DATA EXTRACT Start Marker

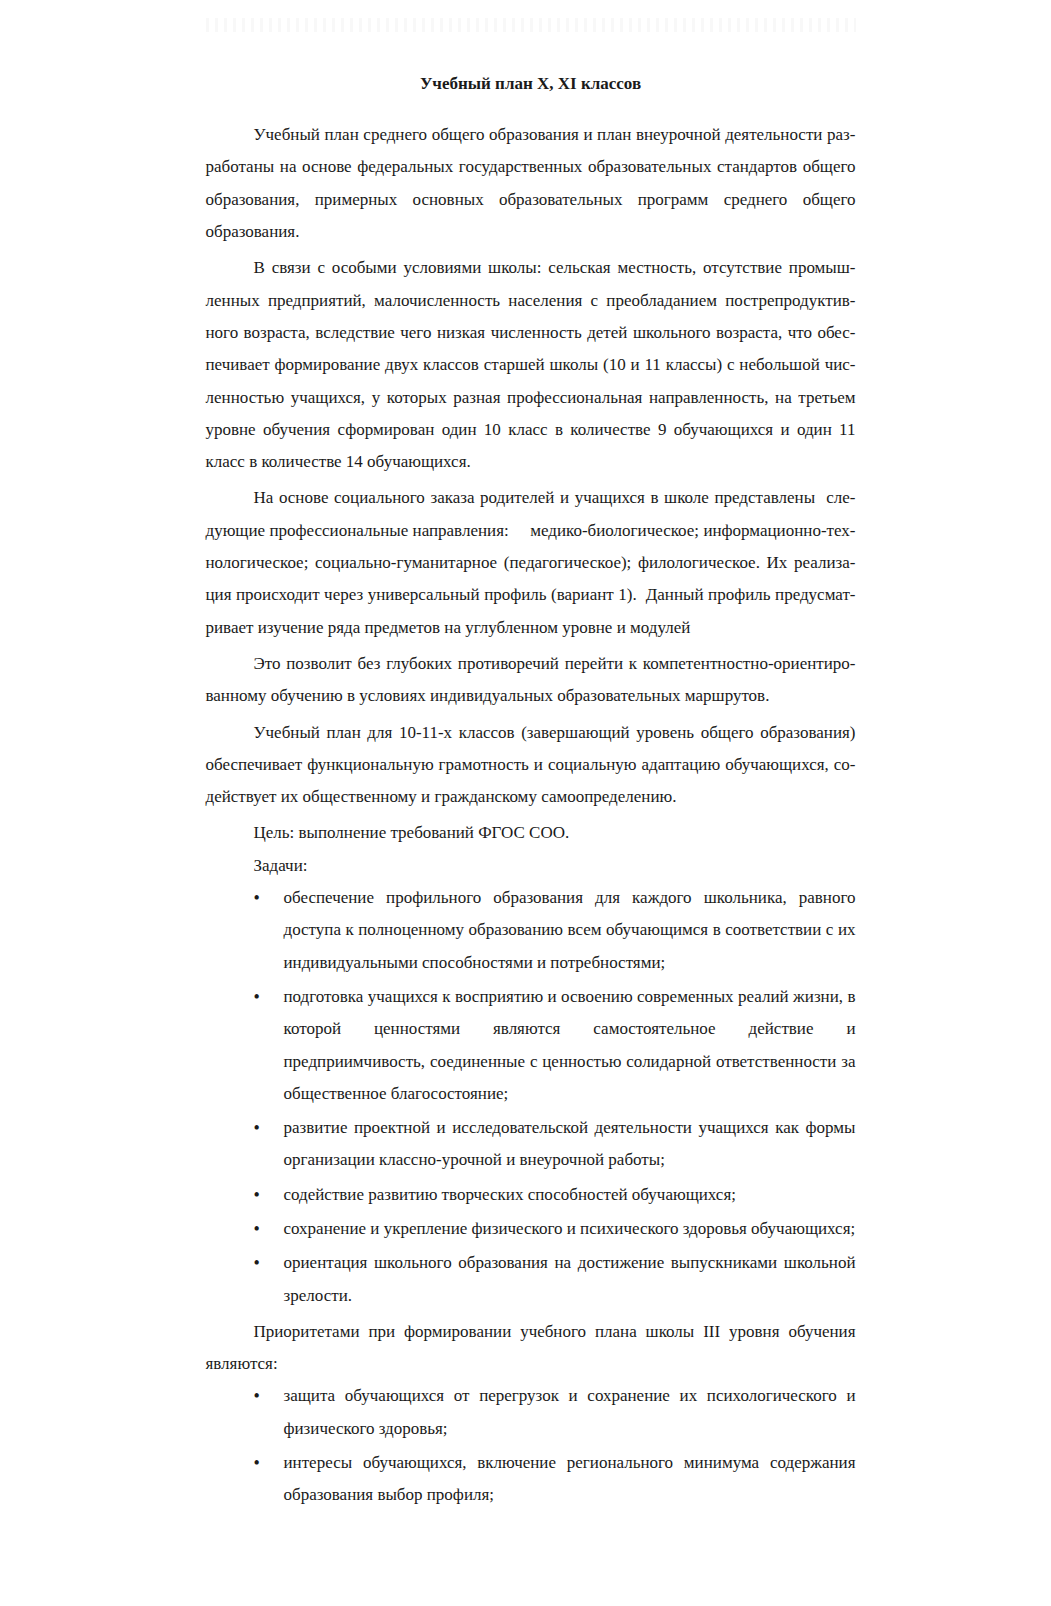Учебный план X, XI классов
Учебный план среднего общего образования и план внеурочной деятельности разработаны на основе федеральных государственных образовательных стандартов общего образования, примерных основных образовательных программ среднего общего образования.
В связи с особыми условиями школы: сельская местность, отсутствие промышленных предприятий, малочисленность населения с преобладанием пострепродуктивного возраста, вследствие чего низкая численность детей школьного возраста, что обеспечивает формирование двух классов старшей школы (10 и 11 классы) с небольшой численностью учащихся, у которых разная профессиональная направленность, на третьем уровне обучения сформирован один 10 класс в количестве 9 обучающихся и один 11 класс в количестве 14 обучающихся.
На основе социального заказа родителей и учащихся в школе представлены следующие профессиональные направления: медико-биологическое; информационно-технологическое; социально-гуманитарное (педагогическое); филологическое. Их реализация происходит через универсальный профиль (вариант 1). Данный профиль предусматривает изучение ряда предметов на углубленном уровне и модулей
Это позволит без глубоких противоречий перейти к компетентностно-ориентированному обучению в условиях индивидуальных образовательных маршрутов.
Учебный план для 10-11-х классов (завершающий уровень общего образования) обеспечивает функциональную грамотность и социальную адаптацию обучающихся, содействует их общественному и гражданскому самоопределению.
Цель: выполнение требований ФГОС СОО.
Задачи:
обеспечение профильного образования для каждого школьника, равного доступа к полноценному образованию всем обучающимся в соответствии с их индивидуальными способностями и потребностями;
подготовка учащихся к восприятию и освоению современных реалий жизни, в которой ценностями являются самостоятельное действие и предприимчивость, соединенные с ценностью солидарной ответственности за общественное благосостояние;
развитие проектной и исследовательской деятельности учащихся как формы организации классно-урочной и внеурочной работы;
содействие развитию творческих способностей обучающихся;
сохранение и укрепление физического и психического здоровья обучающихся;
ориентация школьного образования на достижение выпускниками школьной зрелости.
Приоритетами при формировании учебного плана школы III уровня обучения являются:
защита обучающихся от перегрузок и сохранение их психологического и физического здоровья;
интересы обучающихся, включение регионального минимума содержания образования выбор профиля;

DATA EXTRACT End Marker

EXERCISE DETAILS => Lines from the one with "Приоритетами при формировании" through the end of the data: set these down exactly, including both ends and nothing more.

THE ANSWER =>
Приоритетами при формировании учебного плана школы III уровня обучения являются:
защита обучающихся от перегрузок и сохранение их психологического и физического здоровья;
интересы обучающихся, включение регионального минимума содержания образования выбор профиля;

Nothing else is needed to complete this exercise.